ECB’s Kažimír: September ‘Earliest Date To Answer How Effective Our Measures Are’

9 May 2023

By David Barwick – FRANKFURT (Econostream) – The European Central Bank will have to continue to hike interest rates at each of the next two Governing Council monetary policy meetings if not beyond, Council member Peter Kažimír said Tuesday.

In a statement issued on the website of the National Bank of Slovakia, which he heads, Kažimír said that the decision last Thursday to decelerate to a 25bp hike ‘does not mark the end of the path, nor does it say that job’s done.’

Core inflation, wage pressures and high profit margins ‘reconfirm the need to continue on our path’, he said, even if the apparent peaking of inflation and tighter credit conditions made it possible to ‘return to what can be called “business as usual”’ with a slower pace of tightening.

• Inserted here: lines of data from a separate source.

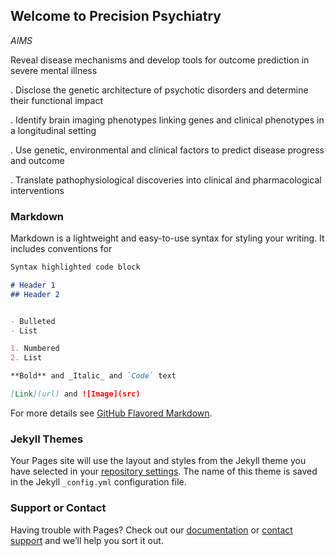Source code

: ## Welcome to Precision Psychiatry

_AIMS_

Reveal disease mechanisms and develop tools for outcome prediction in severe mental illness

. Disclose the genetic architecture of psychotic disorders and determine their functional impact

. Identify brain imaging phenotypes linking genes and clinical phenotypes in a longitudinal setting

. Use genetic, environmental and clinical factors to predict disease progress and outcome

. Translate pathophysiological discoveries into clinical and pharmacological interventions

### Markdown

Markdown is a lightweight and easy-to-use syntax for styling your writing. It includes conventions for

```markdown
Syntax highlighted code block

# Header 1
## Header 2


- Bulleted
- List

1. Numbered
2. List

**Bold** and _Italic_ and `Code` text

[Link](url) and ![Image](src)
```

For more details see [GitHub Flavored Markdown](https://guides.github.com/features/mastering-markdown/).

### Jekyll Themes

Your Pages site will use the layout and styles from the Jekyll theme you have selected in your [repository settings](https://github.com/sumairhassan/psychiatry/settings/pages). The name of this theme is saved in the Jekyll `_config.yml` configuration file.

### Support or Contact

Having trouble with Pages? Check out our [documentation](https://docs.github.com/categories/github-pages-basics/) or [contact support](https://support.github.com/contact) and we’ll help you sort it out.
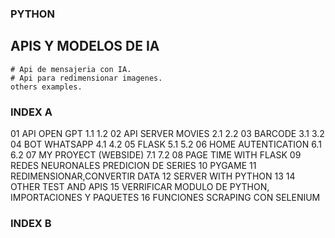 ### PYTHON 


## APIS Y MODELOS DE IA
    # Api de mensajeria con IA.
    # Api para redimensionar imagenes.
    others examples.

### INDEX A
01 API OPEN GPT
     1.1
     1.2
02 API SERVER MOVIES
     2.1
     2.2
03 BARCODE
     3.1
     3.2
04 BOT WHATSAPP
     4.1
     4.2
05 FLASK
     5.1
     5.2
06 HOME AUTENTICATION
     6.1
     6.2
07 MY PROYECT (WEBSIDE)
     7.1
     7.2
08 PAGE TIME WITH FLASK
09 REDES NEURONALES PREDICION DE SERIES
10 PYGAME
11 REDIMENSIONAR,CONVERTIR DATA
12 SERVER WITH PYTHON
13
14 OTHER TEST AND APIS
15 VERRIFICAR MODULO DE PYTHON, IMPORTACIONES Y PAQUETES
16 FUNCIONES SCRAPING CON SELENIUM
### INDEX B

‘But as I said, the battle against inflation is far from won and there’s a plenty of ground left to cover’, he said. ‘Based on today’s data, we will have to keep raising interest rates for longer than anticipated. So slowing down the pace to 25 bps is a step that will allow us to go gradually higher for longer. Should that be necessary and warranted by incoming data.’

The evolution of data and fiscal policy in the coming months would be key, he suggested. The ‘jury is still out there’ with respect to what he called the ‘reluctance of European governments to exit non-targeted fiscal measures’ that could force a stronger policy response.

Although monetary policy was being transmitted, he said, ‘we can only assess the cumulative impact of higher interest rates and tightening conditions on financial markets after September.’

‘Therefore, our September forecast will be the earliest date to answer how effective our measures are and whether inflation is moving towards the target’, he said. ‘The answer will come in autumn.’